Index(['index', 'Category', 'Date', 'Time', 'PdDistrict', 'datetime', 'Year',
       'Month', 'Day', 'Hour', 'date', 'temperature', 'humidity', 'weather',
       'wind_speed', 'wind_direction', 'pressure'],
      dtype='object')

In [37]:
X = pd.get_dummies(df_balanced[['PdDistrict', 'Year',
       'Month', 'Day', 'Hour', 'temperature', 'humidity', 'weather',
       'wind_speed', 'wind_direction', 'pressure']])

y = df_balanced["Category"]
y = y.factorize( ['VEHICLE THEFT', 'FRAUD'] )[0]

In [38]:
# Using Skicit-learn to split data into training and testing sets
from sklearn.model_selection import train_test_split
# Split the data into training and testing sets
train_features, test_features, train_labels, test_labels = train_test_split(X, y, test_size = 0.25, random_state = 42)

In [39]:
# Import the model we are using
from sklearn.ensemble import RandomForestRegressor
# Instantiate model with 1000 decision trees
rf = RandomForestRegressor(n_estimators = 1000, random_state = 42)
# Train the model on training data
rf.fit(train_features, train_labels);

In [40]:
# Use the forest's predict method on the test data
predictions = rf.predict(test_features)
# Calculate the absolute errors
errors = abs(predictions - test_labels)
# Print out the mean absolute error (mae)
#print('Mean Absolute Error:', round(np.mean(errors), 2), 'degrees.')
error  = abs(test_labels-predictions.round()).sum()
(len(test_labels)-error)/len(test_labels)

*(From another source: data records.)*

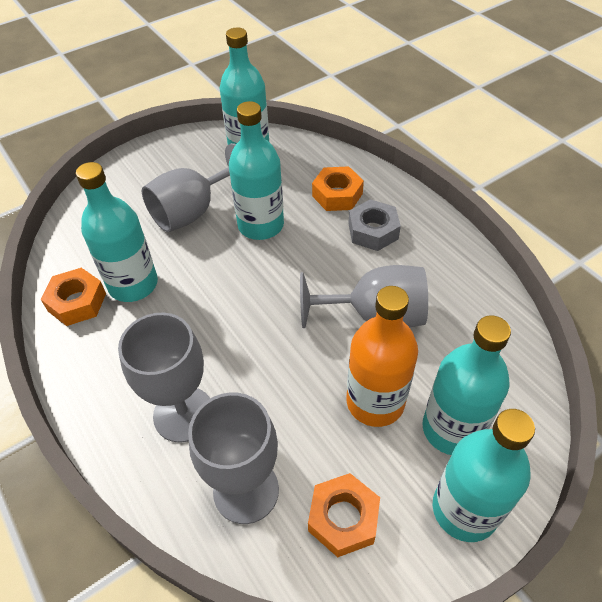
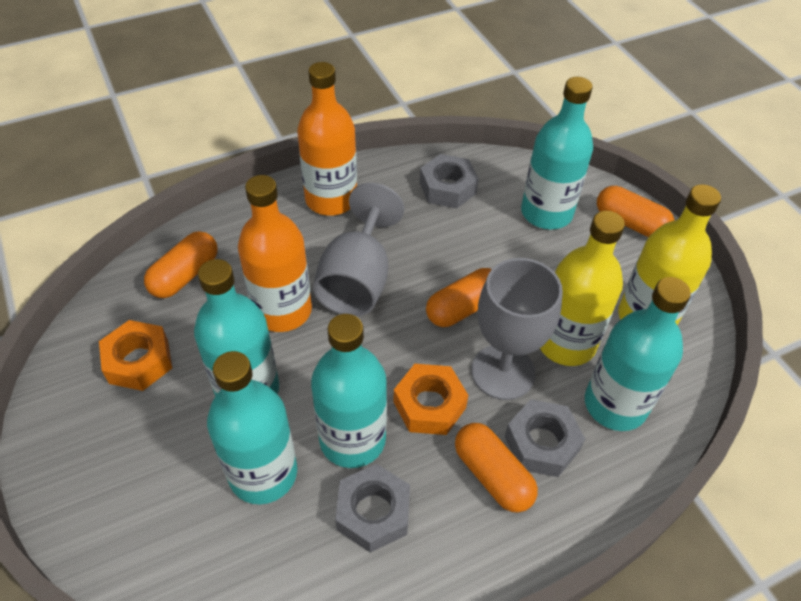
grey goblet: 4 -> 2
grey nut: 1 -> 3
orange bottle: 1 -> 2
orange capsule: 0 -> 4
orange nut: 3 -> 2
yellow bottle: 0 -> 2

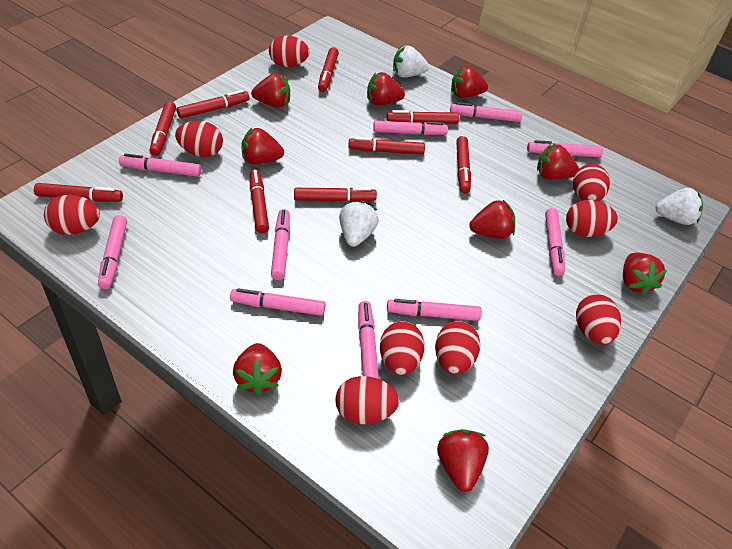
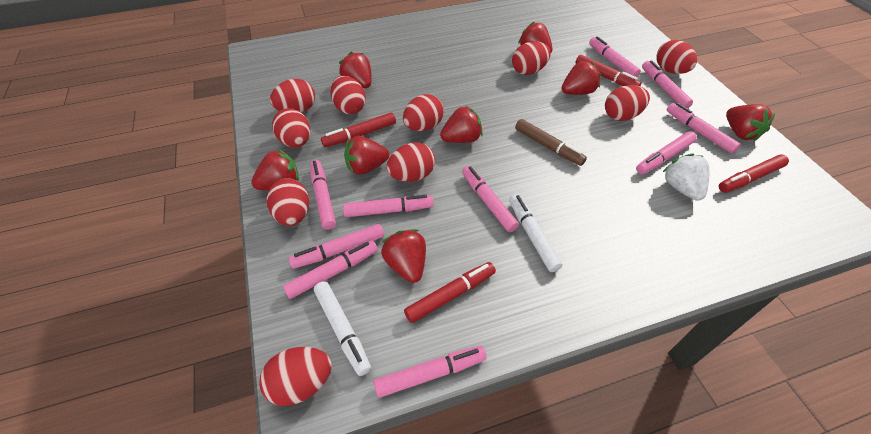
brown marker: 0 -> 1
red egg: 9 -> 10
red marker: 9 -> 4
red strawberry: 9 -> 8
white marker: 0 -> 2
white strawberry: 3 -> 1

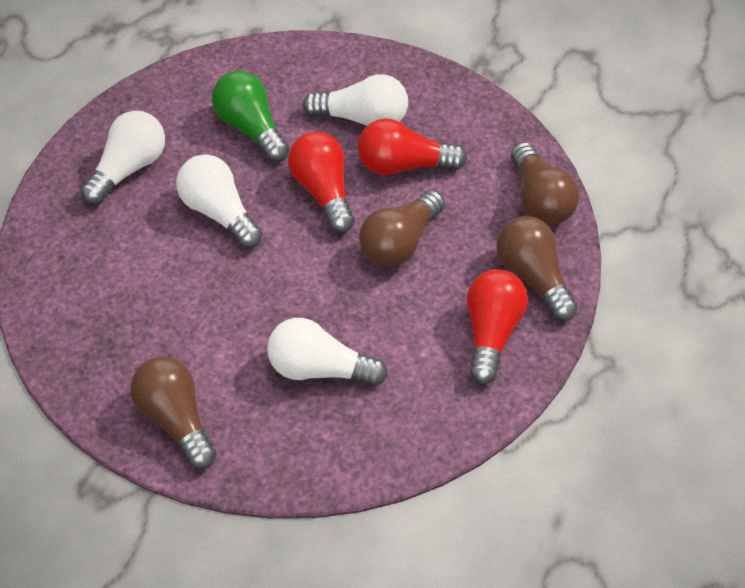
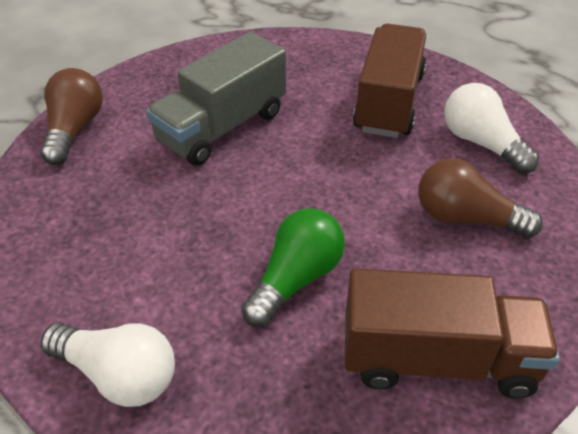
brown light bulb: 4 -> 2
brown truck: 0 -> 2
grey truck: 0 -> 1
red light bulb: 3 -> 0
white light bulb: 4 -> 2

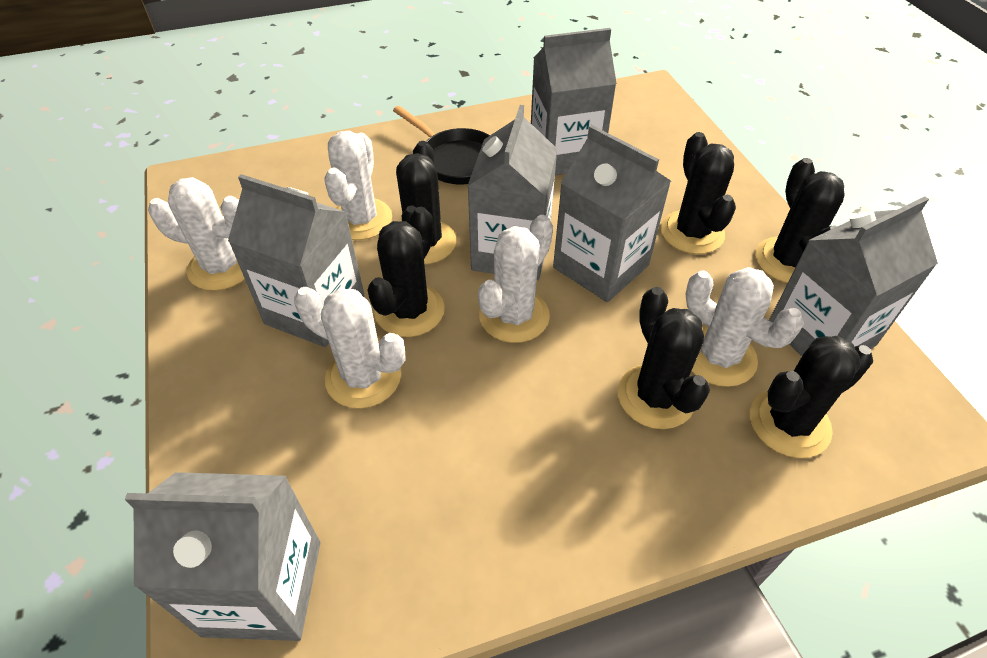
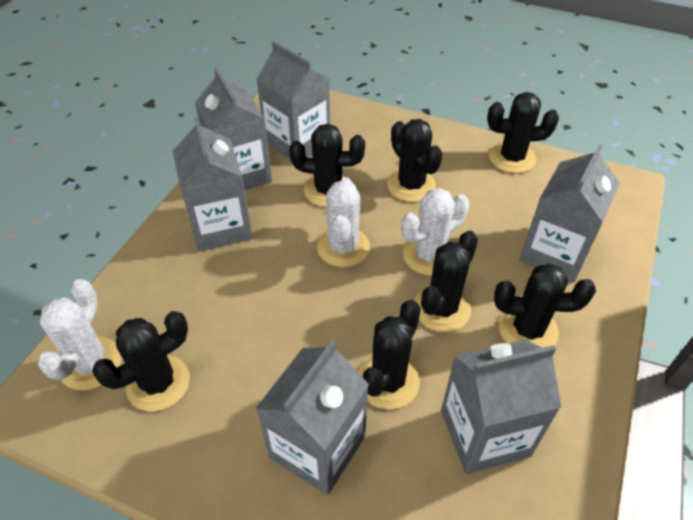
black cactus: 6 -> 7
black pan: 1 -> 0
white cactus: 5 -> 3

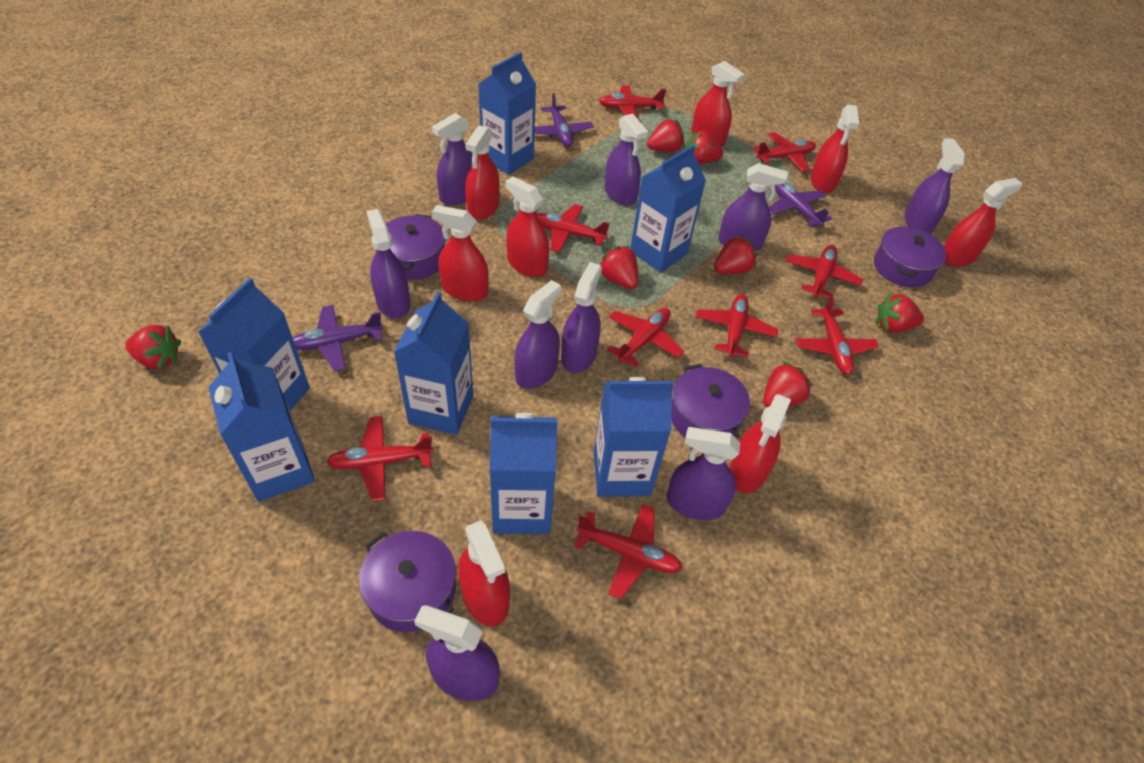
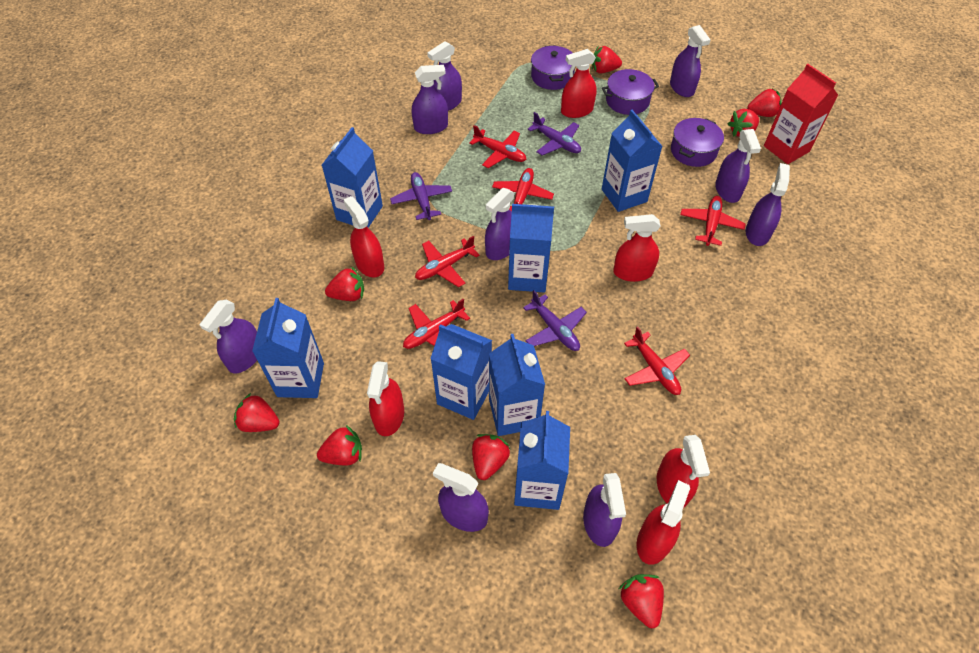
purple pot: 4 -> 3
red carton: 0 -> 1
red plane: 9 -> 6
red spray bottle: 8 -> 6
red strawberry: 7 -> 8

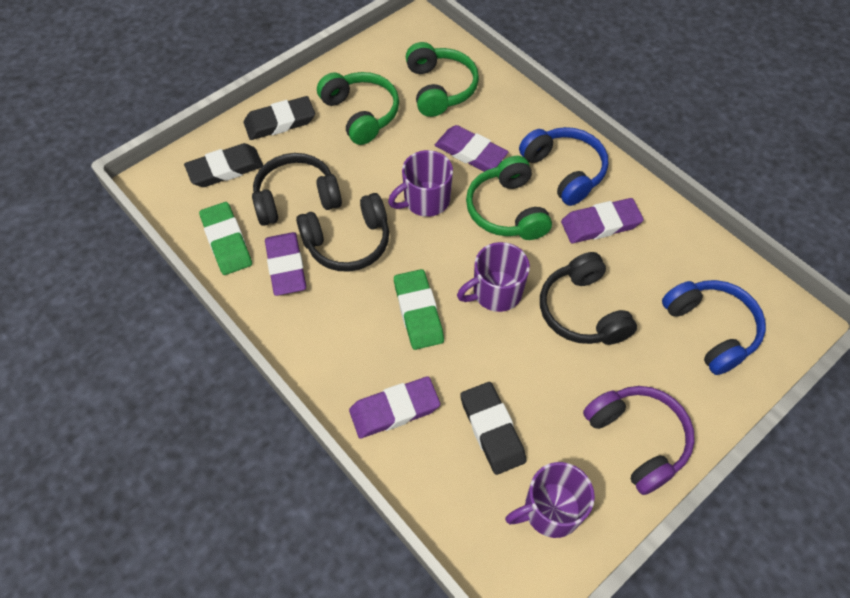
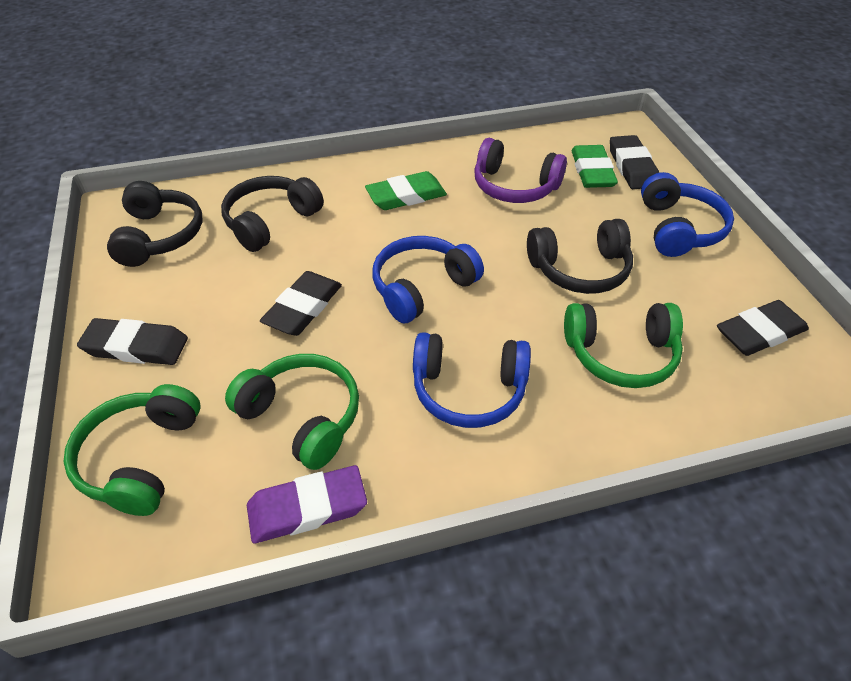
black eraser: 3 -> 4
blue headphones: 2 -> 3
purple eraser: 4 -> 1
purple mug: 3 -> 0

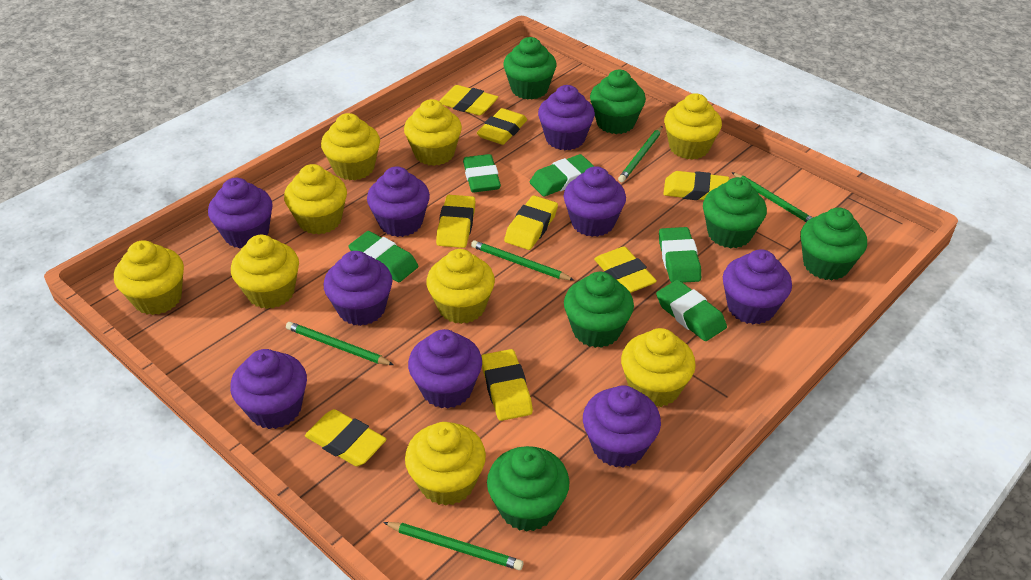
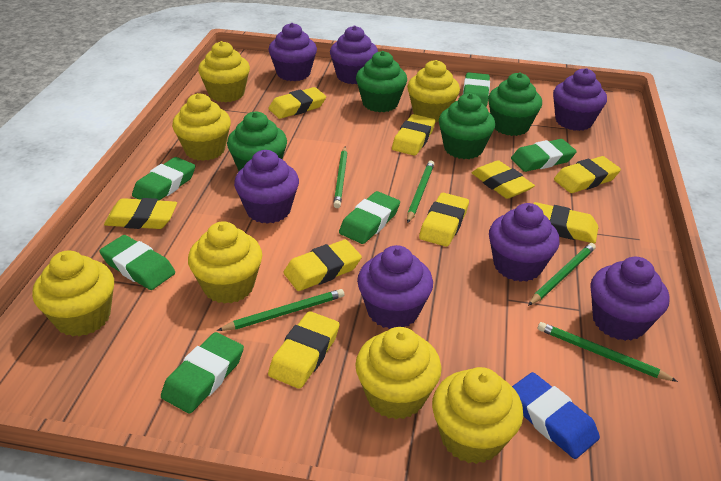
blue eraser: 0 -> 1
green cupcake: 6 -> 4
green eraser: 5 -> 6
purple cupcake: 9 -> 7
yellow cupcake: 9 -> 7
yellow eraser: 8 -> 9

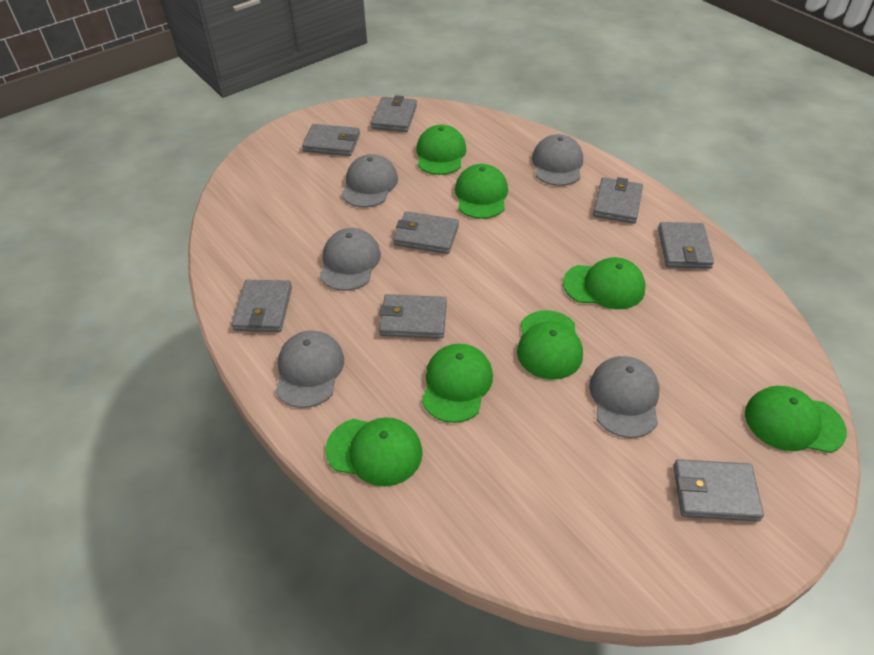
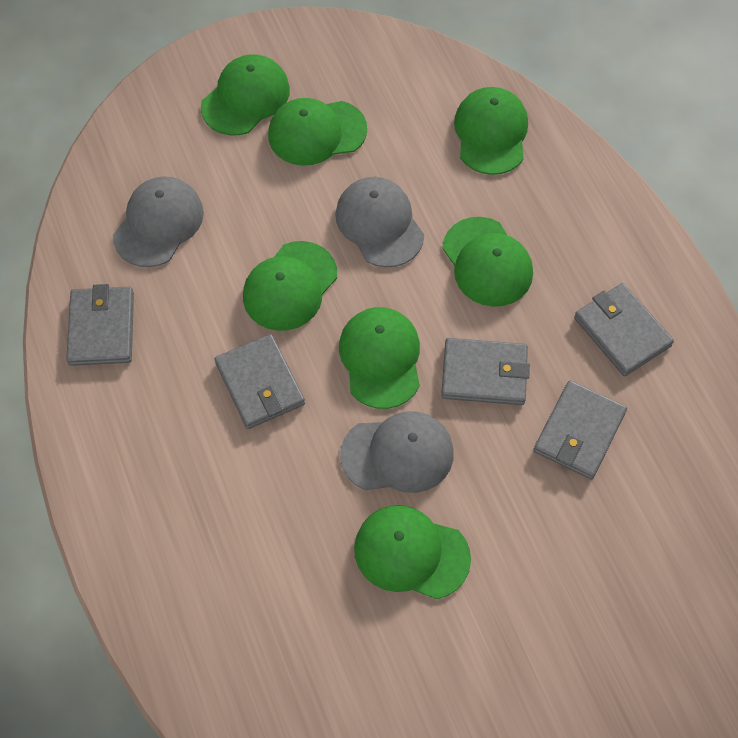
grey cap: 5 -> 3
grey wallet: 8 -> 5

Mean Absolute Error: 0.4 degrees.


0.6786463431687876

## Part 4: Video Lectures and Reading

Next week we'll be playing around with *explanatory data visualization*. Roughly speaking this means using data visualization to communicate your results to others. Thus, there are new things to think about. We'll start thinking about that already this week.

We start with a video from from yours truly and then read a bit from a scientific article about types of explanatory dataviz. (*The video is from an old version of the class that used D3, so just ignore those parts. I'll make a new one ASAP*).

[![IMAGE ALT TEXT HERE](https://img.youtube.com/vi/yHKYMGwefso/0.jpg)](https://www.youtube.com/watch?v=yHKYMGwefso)

In [None]:
# # Sune talks about designing visualizations.
# from IPython.display import YouTubeVideo
# YouTubeVideo("yHKYMGwefso",width=600, height=338)

> *Exercises*: Explanatory data visualization
> * What are the three key elements to keep in mind when you design an explanatory visualization?
> * In the video I talk about (1) *overview first*,  (2) *zoom and filter*,  (3) *details on demand*. 
>   - Go online and find a visualization that follows these principles (don't use one from the video). 
>   - Explain how it does achieves (1)-(3). It might be useful to use screenshots to illustrate your explanation.
> * Explain in your own words: How is explanatory data analysis different from exploratory data analysis?

*Reading*: [Narrative Visualization: Telling Stories with Data](http://vis.stanford.edu/files/2010-Narrative-InfoVis.pdf) by Edward Segel and Jeffrey Heer. We'll read section 1-3 today. (And the rest next time).

When you get to section 3 it's fun to open up the examples mentioned by the authors in a browser and explore them as you read the text. 

> *Exercise*: Answer a couple of questions about the paper.
> 
> * What is the *Oxford English Dictionary's* defintion of a narrative?
> * What is your favorite visualization among the examples in section 3? Explain why in a few words.